**TASK BRIEF:** From the records below, copy each line that has the word "middle" in it.

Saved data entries
■ ■ ■

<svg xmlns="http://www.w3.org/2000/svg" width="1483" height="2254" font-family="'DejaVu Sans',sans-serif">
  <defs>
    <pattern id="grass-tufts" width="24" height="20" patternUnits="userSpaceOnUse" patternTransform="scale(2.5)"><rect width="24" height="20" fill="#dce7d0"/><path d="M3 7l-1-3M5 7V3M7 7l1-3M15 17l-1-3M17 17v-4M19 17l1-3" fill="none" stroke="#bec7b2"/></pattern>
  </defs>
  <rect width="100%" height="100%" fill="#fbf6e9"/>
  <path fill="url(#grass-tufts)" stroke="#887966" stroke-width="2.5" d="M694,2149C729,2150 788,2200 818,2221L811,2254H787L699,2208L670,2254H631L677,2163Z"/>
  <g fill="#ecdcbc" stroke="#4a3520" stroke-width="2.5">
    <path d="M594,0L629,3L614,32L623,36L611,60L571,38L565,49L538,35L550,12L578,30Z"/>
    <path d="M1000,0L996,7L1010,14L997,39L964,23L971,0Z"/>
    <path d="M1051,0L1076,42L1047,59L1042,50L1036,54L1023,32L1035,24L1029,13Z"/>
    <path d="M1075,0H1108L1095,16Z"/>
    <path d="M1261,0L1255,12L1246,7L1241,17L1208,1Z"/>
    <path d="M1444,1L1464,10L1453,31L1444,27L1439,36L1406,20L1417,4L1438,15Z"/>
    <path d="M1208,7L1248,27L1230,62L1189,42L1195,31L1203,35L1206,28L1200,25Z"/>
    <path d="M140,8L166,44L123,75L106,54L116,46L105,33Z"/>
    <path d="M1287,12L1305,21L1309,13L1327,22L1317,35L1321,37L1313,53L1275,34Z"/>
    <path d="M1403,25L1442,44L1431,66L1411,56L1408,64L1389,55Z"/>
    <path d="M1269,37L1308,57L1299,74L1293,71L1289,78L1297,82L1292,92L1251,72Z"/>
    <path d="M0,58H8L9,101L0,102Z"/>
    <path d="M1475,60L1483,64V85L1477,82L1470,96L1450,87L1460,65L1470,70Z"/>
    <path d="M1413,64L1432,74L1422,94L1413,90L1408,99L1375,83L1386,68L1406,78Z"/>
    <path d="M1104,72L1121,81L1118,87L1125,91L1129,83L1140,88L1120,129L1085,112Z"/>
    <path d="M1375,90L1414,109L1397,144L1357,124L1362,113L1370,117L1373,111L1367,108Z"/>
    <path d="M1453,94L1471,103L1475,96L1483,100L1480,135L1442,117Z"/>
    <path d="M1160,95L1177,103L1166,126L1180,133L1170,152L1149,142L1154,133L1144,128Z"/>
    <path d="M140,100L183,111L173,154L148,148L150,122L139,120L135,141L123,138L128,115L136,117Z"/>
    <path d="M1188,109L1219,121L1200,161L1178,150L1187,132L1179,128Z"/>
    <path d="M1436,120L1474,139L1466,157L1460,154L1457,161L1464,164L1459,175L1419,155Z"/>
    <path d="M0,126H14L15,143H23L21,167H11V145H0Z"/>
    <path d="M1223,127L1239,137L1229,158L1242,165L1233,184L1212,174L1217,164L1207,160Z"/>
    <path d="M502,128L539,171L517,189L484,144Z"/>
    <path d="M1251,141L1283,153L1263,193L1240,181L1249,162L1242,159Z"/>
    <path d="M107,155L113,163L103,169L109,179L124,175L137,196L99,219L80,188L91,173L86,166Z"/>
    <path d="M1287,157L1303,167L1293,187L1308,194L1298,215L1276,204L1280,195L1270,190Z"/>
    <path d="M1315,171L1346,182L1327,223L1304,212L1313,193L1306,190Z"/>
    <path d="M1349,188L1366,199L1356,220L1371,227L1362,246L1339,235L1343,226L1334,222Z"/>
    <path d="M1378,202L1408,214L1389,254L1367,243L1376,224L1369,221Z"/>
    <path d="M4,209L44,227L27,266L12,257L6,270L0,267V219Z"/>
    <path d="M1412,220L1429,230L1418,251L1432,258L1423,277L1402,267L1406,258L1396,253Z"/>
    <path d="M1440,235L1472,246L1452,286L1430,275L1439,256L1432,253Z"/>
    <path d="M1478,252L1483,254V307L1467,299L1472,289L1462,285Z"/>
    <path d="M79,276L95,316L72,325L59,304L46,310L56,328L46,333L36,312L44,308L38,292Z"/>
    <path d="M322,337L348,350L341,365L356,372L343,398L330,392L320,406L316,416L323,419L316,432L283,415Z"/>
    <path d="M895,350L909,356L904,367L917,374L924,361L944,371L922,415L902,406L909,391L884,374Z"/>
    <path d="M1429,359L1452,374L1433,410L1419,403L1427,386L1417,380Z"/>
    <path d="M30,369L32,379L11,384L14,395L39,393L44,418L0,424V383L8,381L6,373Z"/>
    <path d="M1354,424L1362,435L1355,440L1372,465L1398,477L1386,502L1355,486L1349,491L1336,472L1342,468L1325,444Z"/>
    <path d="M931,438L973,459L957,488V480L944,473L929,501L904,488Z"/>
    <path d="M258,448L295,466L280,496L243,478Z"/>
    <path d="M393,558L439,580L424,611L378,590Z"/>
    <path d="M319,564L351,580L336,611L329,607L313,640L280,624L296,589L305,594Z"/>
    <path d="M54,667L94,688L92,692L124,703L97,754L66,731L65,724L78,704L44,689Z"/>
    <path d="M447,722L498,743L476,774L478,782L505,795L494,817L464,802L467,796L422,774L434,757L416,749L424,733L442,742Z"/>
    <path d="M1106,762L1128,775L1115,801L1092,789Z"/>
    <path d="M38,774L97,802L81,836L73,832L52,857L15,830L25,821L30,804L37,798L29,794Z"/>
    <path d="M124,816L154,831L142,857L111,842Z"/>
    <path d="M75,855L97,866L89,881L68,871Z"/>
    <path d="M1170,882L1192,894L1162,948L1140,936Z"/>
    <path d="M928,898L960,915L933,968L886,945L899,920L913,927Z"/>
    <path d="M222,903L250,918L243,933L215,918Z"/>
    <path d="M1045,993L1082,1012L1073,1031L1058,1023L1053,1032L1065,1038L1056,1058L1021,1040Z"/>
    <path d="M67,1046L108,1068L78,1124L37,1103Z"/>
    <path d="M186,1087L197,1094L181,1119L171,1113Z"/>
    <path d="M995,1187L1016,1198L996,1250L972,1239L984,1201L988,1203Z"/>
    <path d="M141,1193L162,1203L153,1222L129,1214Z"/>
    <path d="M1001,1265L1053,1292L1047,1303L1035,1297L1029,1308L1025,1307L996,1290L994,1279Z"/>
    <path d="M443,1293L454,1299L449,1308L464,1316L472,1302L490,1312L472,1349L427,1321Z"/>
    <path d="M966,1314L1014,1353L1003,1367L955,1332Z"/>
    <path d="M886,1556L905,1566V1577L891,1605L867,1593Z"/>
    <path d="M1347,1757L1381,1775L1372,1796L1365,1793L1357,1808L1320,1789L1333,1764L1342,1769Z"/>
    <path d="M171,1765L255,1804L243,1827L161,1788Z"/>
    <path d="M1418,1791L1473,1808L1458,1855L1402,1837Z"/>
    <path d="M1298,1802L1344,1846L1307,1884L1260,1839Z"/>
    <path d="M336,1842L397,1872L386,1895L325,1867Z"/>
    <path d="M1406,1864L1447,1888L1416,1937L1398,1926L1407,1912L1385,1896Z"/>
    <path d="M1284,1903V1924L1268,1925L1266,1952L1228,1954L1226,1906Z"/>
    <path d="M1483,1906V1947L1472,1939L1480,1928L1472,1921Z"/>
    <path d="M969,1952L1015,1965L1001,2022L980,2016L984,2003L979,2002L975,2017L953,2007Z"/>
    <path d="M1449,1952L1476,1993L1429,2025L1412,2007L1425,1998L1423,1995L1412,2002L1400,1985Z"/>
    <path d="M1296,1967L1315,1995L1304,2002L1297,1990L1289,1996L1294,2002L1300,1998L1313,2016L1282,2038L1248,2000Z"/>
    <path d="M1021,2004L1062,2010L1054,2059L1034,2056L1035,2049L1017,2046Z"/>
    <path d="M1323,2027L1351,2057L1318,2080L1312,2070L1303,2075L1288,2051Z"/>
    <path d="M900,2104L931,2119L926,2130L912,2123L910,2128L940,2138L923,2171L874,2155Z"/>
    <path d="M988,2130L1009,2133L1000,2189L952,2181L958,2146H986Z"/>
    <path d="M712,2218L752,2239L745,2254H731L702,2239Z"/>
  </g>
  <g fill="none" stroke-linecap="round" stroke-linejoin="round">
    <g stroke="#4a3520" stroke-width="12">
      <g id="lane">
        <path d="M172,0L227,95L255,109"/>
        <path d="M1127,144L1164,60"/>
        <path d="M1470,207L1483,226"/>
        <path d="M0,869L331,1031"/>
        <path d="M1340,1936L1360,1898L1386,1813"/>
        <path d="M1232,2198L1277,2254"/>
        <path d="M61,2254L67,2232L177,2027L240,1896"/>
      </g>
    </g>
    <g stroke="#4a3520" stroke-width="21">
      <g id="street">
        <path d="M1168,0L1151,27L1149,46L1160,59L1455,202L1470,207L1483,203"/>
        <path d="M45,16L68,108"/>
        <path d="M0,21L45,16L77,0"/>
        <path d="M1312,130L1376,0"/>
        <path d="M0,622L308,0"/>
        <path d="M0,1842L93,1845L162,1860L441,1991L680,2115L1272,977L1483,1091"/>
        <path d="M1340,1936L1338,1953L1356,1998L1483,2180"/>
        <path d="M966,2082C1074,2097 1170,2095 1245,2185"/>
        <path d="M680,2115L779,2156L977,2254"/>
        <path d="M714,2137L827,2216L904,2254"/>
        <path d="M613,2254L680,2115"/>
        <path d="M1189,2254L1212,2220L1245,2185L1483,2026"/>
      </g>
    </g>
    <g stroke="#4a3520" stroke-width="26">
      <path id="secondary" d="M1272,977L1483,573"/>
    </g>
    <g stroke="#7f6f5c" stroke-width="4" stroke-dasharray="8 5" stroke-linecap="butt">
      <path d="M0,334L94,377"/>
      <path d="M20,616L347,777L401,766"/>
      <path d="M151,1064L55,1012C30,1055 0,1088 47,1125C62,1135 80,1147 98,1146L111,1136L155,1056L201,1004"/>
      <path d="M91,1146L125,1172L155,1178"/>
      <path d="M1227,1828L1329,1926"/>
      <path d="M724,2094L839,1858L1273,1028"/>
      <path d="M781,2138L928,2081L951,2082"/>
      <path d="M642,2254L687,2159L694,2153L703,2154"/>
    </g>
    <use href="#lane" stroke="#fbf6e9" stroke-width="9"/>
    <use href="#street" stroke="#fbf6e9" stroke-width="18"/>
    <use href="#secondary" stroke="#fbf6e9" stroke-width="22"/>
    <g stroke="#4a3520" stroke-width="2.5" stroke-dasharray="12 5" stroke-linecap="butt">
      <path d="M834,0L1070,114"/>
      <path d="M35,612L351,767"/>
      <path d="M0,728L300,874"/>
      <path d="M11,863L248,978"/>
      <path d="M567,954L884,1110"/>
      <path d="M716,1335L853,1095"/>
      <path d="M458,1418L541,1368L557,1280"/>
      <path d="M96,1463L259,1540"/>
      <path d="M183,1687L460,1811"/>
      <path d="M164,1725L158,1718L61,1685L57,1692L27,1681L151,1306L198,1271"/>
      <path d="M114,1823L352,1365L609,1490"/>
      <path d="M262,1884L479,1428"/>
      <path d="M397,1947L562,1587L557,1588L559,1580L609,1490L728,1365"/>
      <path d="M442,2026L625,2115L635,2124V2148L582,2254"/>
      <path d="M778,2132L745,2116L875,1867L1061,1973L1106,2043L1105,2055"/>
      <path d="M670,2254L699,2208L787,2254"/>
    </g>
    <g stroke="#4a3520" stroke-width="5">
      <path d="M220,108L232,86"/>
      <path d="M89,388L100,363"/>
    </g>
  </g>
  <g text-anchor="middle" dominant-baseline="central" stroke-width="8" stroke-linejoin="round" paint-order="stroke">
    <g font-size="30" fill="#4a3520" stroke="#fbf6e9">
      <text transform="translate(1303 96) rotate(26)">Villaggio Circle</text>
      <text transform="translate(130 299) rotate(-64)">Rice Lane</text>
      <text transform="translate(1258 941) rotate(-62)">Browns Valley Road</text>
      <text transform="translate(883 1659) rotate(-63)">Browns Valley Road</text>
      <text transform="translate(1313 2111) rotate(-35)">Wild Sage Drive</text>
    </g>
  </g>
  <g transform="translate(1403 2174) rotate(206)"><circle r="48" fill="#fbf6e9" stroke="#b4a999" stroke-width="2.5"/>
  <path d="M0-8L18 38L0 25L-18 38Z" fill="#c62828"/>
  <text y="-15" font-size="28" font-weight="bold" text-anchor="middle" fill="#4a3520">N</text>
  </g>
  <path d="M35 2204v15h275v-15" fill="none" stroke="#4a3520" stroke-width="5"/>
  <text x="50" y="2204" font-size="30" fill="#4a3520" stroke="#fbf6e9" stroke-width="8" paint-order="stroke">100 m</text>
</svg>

■ ■ ■

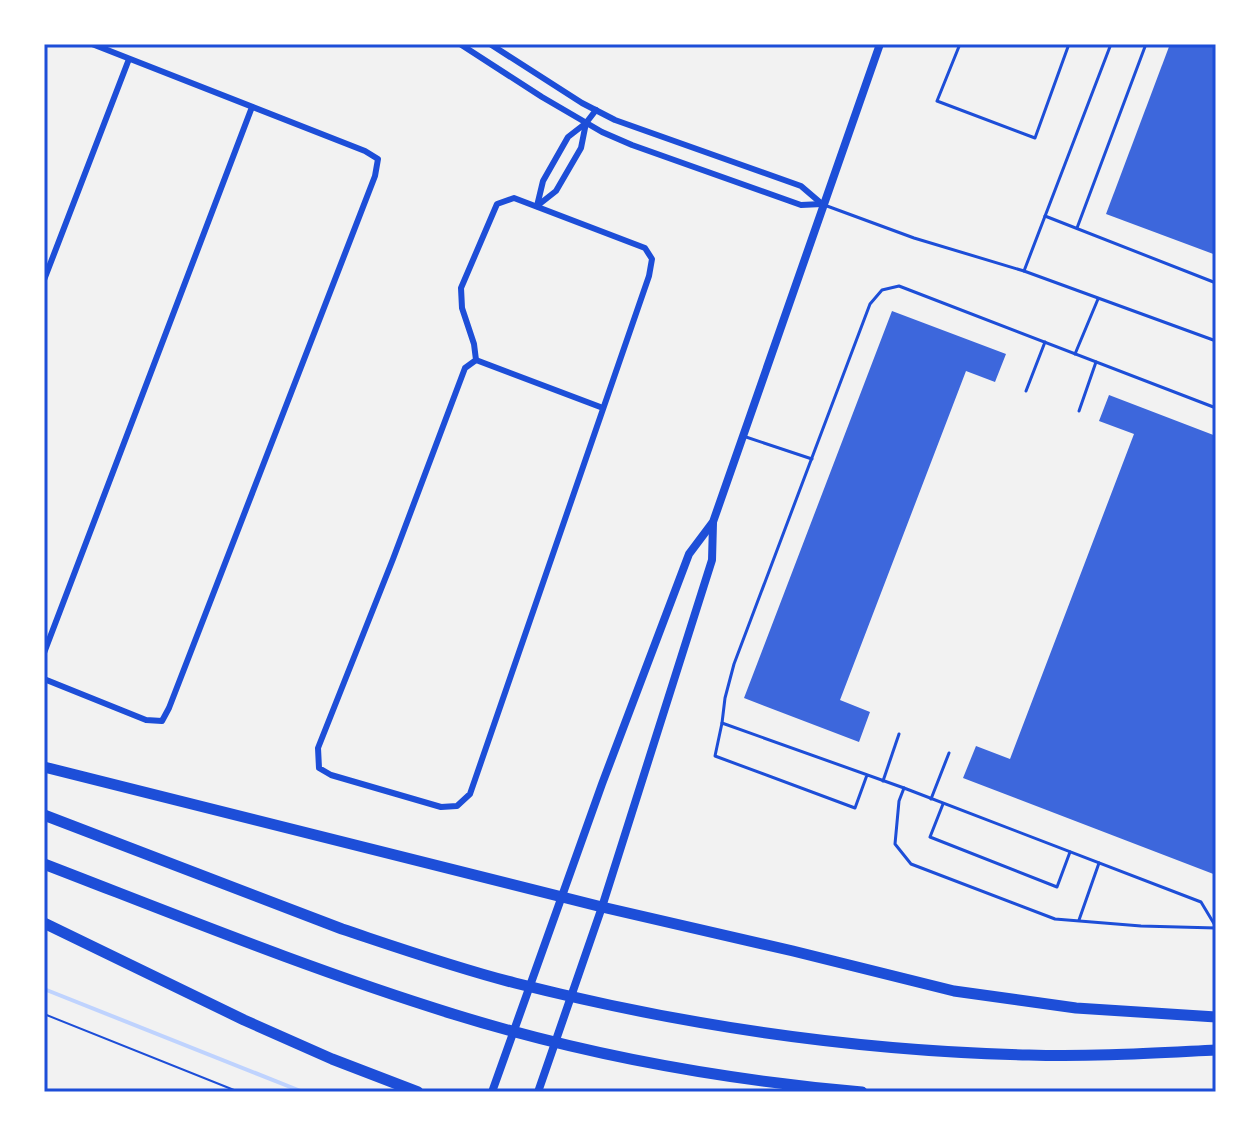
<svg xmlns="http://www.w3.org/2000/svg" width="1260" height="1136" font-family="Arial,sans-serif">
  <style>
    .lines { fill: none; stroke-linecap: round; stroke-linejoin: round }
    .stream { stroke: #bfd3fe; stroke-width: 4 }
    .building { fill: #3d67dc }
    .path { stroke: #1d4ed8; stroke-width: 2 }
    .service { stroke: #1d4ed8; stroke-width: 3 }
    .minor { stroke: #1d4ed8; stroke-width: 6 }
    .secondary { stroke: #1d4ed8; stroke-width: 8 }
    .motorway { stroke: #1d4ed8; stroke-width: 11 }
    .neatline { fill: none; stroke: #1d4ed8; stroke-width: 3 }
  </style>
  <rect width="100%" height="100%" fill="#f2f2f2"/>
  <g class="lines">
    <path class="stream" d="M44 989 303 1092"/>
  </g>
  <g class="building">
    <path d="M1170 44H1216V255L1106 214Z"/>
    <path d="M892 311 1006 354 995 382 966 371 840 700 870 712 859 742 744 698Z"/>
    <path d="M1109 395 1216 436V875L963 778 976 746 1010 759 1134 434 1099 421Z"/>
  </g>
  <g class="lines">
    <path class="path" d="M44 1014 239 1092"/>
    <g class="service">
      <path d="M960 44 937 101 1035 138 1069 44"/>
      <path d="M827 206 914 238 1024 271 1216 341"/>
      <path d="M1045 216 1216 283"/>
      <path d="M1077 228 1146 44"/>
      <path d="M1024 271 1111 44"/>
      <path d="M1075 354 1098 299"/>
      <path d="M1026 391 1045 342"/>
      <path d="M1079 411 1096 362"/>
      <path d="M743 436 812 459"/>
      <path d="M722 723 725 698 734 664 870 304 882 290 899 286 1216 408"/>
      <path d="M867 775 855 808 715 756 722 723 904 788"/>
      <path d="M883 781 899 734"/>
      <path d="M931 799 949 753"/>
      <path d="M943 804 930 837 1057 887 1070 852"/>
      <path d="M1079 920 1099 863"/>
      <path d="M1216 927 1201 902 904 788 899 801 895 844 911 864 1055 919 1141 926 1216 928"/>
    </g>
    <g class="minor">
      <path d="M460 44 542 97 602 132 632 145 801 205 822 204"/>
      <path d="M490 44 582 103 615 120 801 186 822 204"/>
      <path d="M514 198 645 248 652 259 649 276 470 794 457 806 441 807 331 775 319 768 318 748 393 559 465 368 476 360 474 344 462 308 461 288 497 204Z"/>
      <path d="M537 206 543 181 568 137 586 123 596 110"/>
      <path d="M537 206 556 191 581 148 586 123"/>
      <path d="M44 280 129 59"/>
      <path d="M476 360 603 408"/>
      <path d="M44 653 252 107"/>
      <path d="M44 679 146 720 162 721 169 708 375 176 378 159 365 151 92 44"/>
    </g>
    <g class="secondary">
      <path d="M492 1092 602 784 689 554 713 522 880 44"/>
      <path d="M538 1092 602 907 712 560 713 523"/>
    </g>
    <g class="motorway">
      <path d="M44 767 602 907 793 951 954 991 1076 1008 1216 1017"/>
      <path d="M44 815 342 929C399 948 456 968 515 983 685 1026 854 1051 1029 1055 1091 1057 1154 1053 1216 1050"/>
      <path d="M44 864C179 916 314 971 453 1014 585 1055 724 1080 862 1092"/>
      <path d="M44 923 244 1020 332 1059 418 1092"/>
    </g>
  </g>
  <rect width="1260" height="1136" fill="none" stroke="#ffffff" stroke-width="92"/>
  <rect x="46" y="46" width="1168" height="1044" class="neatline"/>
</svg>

■ ■ ■

**OUTPUT:**
  <g text-anchor="middle" dominant-baseline="central" stroke-width="8" stroke-linejoin="round" paint-order="stroke">
  <text y="-15" font-size="28" font-weight="bold" text-anchor="middle" fill="#4a3520">N</text>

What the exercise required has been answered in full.